My son was laughing at me when he was home over the holidays. I was here in my office on my main computer. But also had the Fire propped up with the newspaper open. And several Kindles -- a couple of them even open and on as I was checking for daily blog downloads and I'd finished a book so was removing it from a couple of devices -- and my cell phone laying around as well. He found it quite amusing. . . . .


----------



## Shastastan (Oct 28, 2009)

Ann in Arlington said:


> My son was laughing at me when he was home over the holidays. I was here in my office on my main computer. But also had the Fire propped up with the newspaper open. And several Kindles -- a couple of them even open and on as I was checking for daily blog downloads and I'd finished a book so was removing it from a couple of devices -- and my cell phone laying around as well. He found it quite amusing. . . . .


Yeah, but how about your uke?


----------



## dori chatelain (Dec 31, 2011)

I have a kindle keyboard and a fire. I love them both for what they do and are. I love to read on my kindle keyboard and I love to play on my  fire. I always have both with me so what the mood is I have my toy. I have games on both kindle and fire and I play them. I read books on the fire that have pictures. I love to read childrens books even tho my kiddos are all adults now. I read all other books on my kindle keyboard. I have covers on both and I bought a little bag that is the perfect size to carry them both in so I don't have to carry a big purse(I don't like to carry purses). 

I have a couple apps that have classic movies and tv shows on it. I love it I have been watching old black and white movies for days now....


----------



## CegAbq (Mar 17, 2009)

dori chatelain said:


> I always have both with me so what the mood is I have my toy.


Yeah - for a while I thought I was in search of ONE device to do it all, so I wouldn't 'have' to carry so many with me. 
Not anymore. I have embraced my gadget obsession


Spoiler



actually - sluttiness


 and just tote everything along with me.


----------



## Hoosiermama (Dec 28, 2009)

■ **Supplied material**:
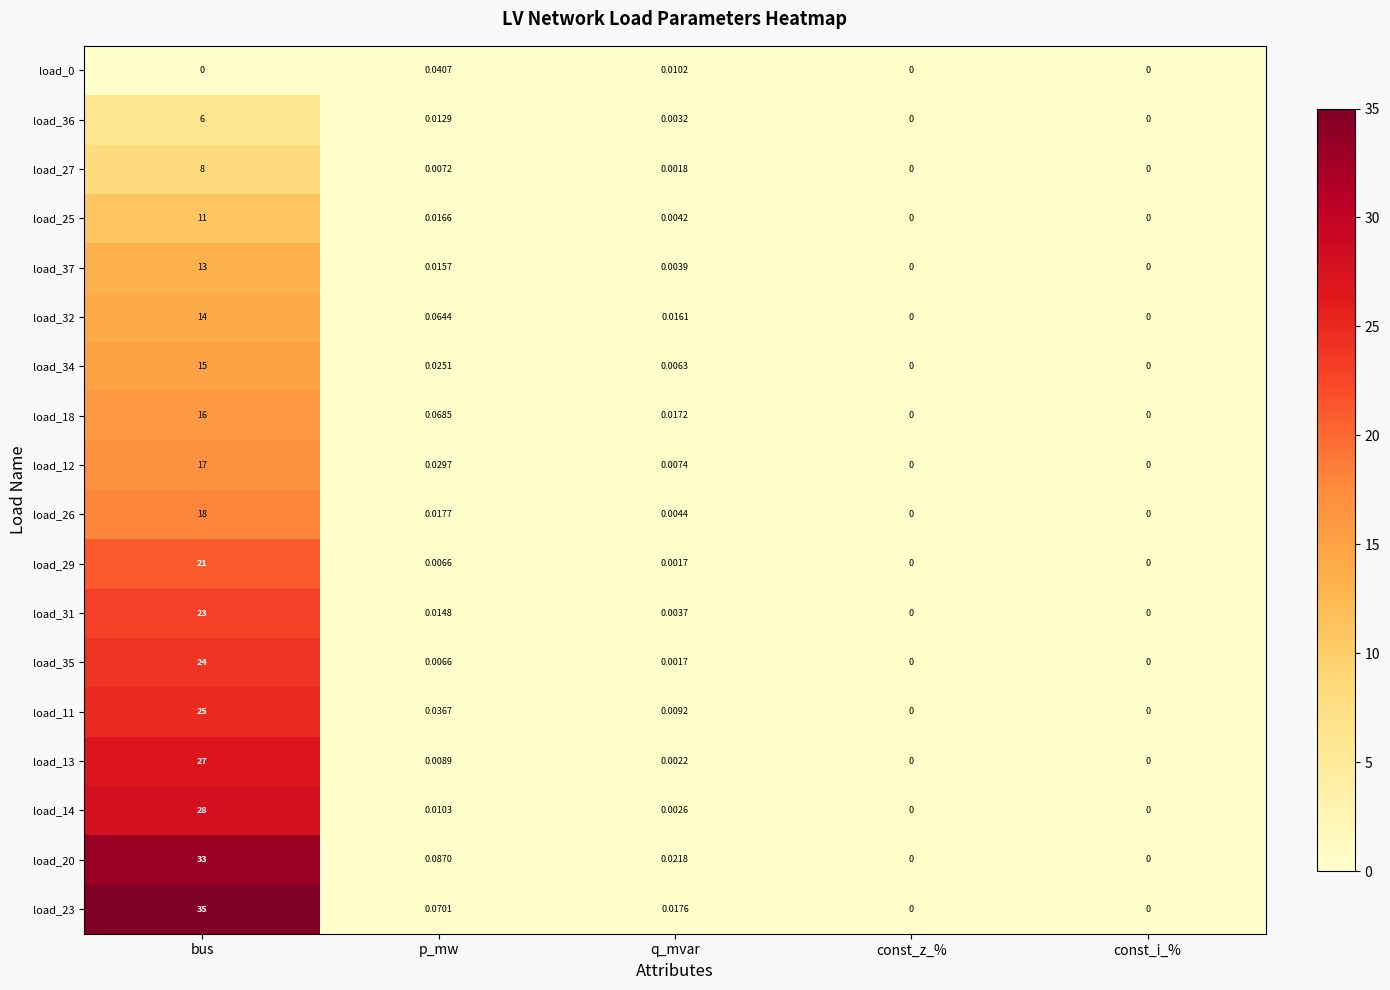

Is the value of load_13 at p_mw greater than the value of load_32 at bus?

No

■ **Problem details**: Reproduce the part of the Kindle forum thread that starts at "Yeah, but how" and stops after "for days now....".

■ **Response to this exercise**:
Yeah, but how about your uke?


----------



## dori chatelain (Dec 31, 2011)

I have a kindle keyboard and a fire. I love them both for what they do and are. I love to read on my kindle keyboard and I love to play on my  fire. I always have both with me so what the mood is I have my toy. I have games on both kindle and fire and I play them. I read books on the fire that have pictures. I love to read childrens books even tho my kiddos are all adults now. I read all other books on my kindle keyboard. I have covers on both and I bought a little bag that is the perfect size to carry them both in so I don't have to carry a big purse(I don't like to carry purses). 

I have a couple apps that have classic movies and tv shows on it. I love it I have been watching old black and white movies for days now....